Ad aprire MilanOltre 2008 è un progetto creato appositamente per il festival, Cantami o diva, in cui cinque grandi interpreti della vocalità propongono la loro personale idea di una moderna forma di teatro musicale. Il 23 e il 24 settembre al Teatro dell’Elfo Antonella Ruggiero propone un lavoro all’avanguardia dal titolo Pomodoro Genetico, Monica Benvenuti recupera un’opera incantevole del grande e dimenticato Gino Negri, Giorno di nozze, perfetto esempio del linguaggio disinibito e brillante del compositore lombardo, sempre sospeso tra cabaret e invenzioni contemporanee, mentre Francesca Breschi canta in Anghelos l’angelo della sconfitta, a partire da una suggestione di Heiner Müller. Il 26 e il 27 settembre Fátima Miranda, compositrice per la voce, in bilico tra Oriente e Occidente, porta dalla Spagna al Teatro dell’Elfo una sequenza di suoni al limite dell’impossibile, nel concerto-spettacolo per una voce sola MADrid MADrás MADrid! e NicoNote propone una sua personalissima Rhapsody (o alfabeto in sogno), sequenza di alfabeti sognati, basandosi su diverse suggestioni letterarie, in collaborazione con il compositore Mikael Plunian.

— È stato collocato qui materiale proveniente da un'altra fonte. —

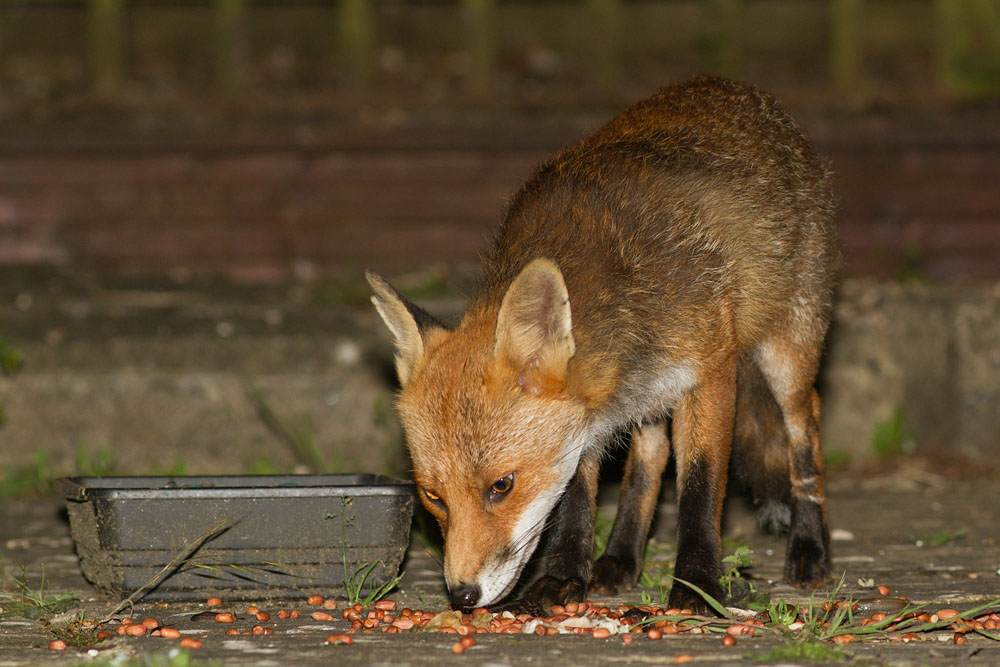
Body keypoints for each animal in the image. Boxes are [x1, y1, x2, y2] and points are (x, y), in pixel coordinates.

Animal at [367, 76, 838, 615]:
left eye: (501, 486)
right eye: (433, 496)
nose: (464, 596)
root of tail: (735, 89)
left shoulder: (712, 373)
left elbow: (700, 488)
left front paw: (698, 585)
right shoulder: (585, 416)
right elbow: (577, 498)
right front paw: (565, 579)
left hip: (786, 357)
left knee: (804, 427)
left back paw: (810, 546)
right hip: (654, 401)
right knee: (648, 460)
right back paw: (619, 558)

Torna a MilanOltre Hofesh Shechter, israeliano di nascita, ma inglese di adozione, e propone il doppio Uprising, che ha riscosso grande successo di critica e pubblico nella scorsa edizione, e In your rooms, ultima creazione acclamatissima alla Royal Festival Hall di Londra nell’autunno 2007, di cui firma anche le musiche, eseguite dal vivo. La sua performance, in programma il 2 ottobre al Teatro degli Arcimboldi, fornirà un’occasione importante per conoscere uno dei maggiori artisti della danza di oggi, in prima nazionale. Dal Belgio, il 4 e 5 ottobre, giunge poi al Teatro dell’Elfo Neruda. Quanti anni ha novembre?, ispirato all’ultimo volume di poesie di Pablo Neruda, Il Libro delle domande, con le musiche del compositore e violoncellista fiammingo Jan Kuijken, tra presenze mute e realtà in cartoon. Dallo stesso paese arriva anche Merlin Spie: nello spazio del Teatro i il 6 e il 7 ottobre propone La petite musette, casquèe.

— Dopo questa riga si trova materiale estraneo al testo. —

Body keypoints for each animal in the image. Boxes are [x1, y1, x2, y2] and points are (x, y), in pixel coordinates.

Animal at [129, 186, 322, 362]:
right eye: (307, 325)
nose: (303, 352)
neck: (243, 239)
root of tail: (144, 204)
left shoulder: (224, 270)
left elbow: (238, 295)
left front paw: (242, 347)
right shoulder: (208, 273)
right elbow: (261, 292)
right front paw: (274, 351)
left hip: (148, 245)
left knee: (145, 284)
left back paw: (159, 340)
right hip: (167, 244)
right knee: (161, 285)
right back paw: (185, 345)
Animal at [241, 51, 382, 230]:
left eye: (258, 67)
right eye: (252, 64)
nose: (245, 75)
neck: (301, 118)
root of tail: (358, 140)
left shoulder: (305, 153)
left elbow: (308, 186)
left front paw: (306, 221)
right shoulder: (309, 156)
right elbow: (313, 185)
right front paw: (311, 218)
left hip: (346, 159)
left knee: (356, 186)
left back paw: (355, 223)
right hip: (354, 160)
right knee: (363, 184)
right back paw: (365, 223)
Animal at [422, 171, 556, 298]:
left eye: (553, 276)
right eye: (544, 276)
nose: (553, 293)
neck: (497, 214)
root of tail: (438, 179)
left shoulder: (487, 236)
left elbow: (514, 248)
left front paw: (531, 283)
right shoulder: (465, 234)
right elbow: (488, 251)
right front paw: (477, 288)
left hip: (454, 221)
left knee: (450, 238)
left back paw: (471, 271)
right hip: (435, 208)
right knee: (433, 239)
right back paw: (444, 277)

Il caffè Frida, non nuovo a stagioni di performance e a interazioni di teatro e cocktail, ospita il gruppo inglese rotozaza, che propone dal 3 al 10 ottobre uno spettacolo senza orpelli, che il pubblico stesso produrrà seduto ai tavoli del caffè, a gruppi di due, seguendo le istruzioni comunicate da una cuffia, e rappresentando in estrema sintesi temi da Casa di bambola. Dal Quèbec l’8, il 9 e il 10 ottobre giunge al Teatro dell’Elfo Wajdi Mouawad, tra i maggiori drammaturghi del teatro canadese contemporaneo, che propone per la prima volta una sua pièce in lingua originale, Assoiffès, cronaca con musica di un’adolescenza sinistrata dal desiderio dell’impossibile, in uno spettacolo tesissimo per un pubblico di tutte le età . Gran finale l’11 e il 12 ottobre al Teatro dell’Elfo con Sylvano Bussotti, tra i maggiori musicisti del secondo Novecento, che commenta, una sera al pianoforte e l’altra tramite i suoi fidati interpreti, il documento d’epoca R A R A (film), da poco riportato all’attenzione dal Festival GenderBender, in cui sfilano tutti i protagonisti della vita culturale di fine Anni ’60, da Laura Betti a Carlo Cecchi, da Franca Valeri al Living Theater.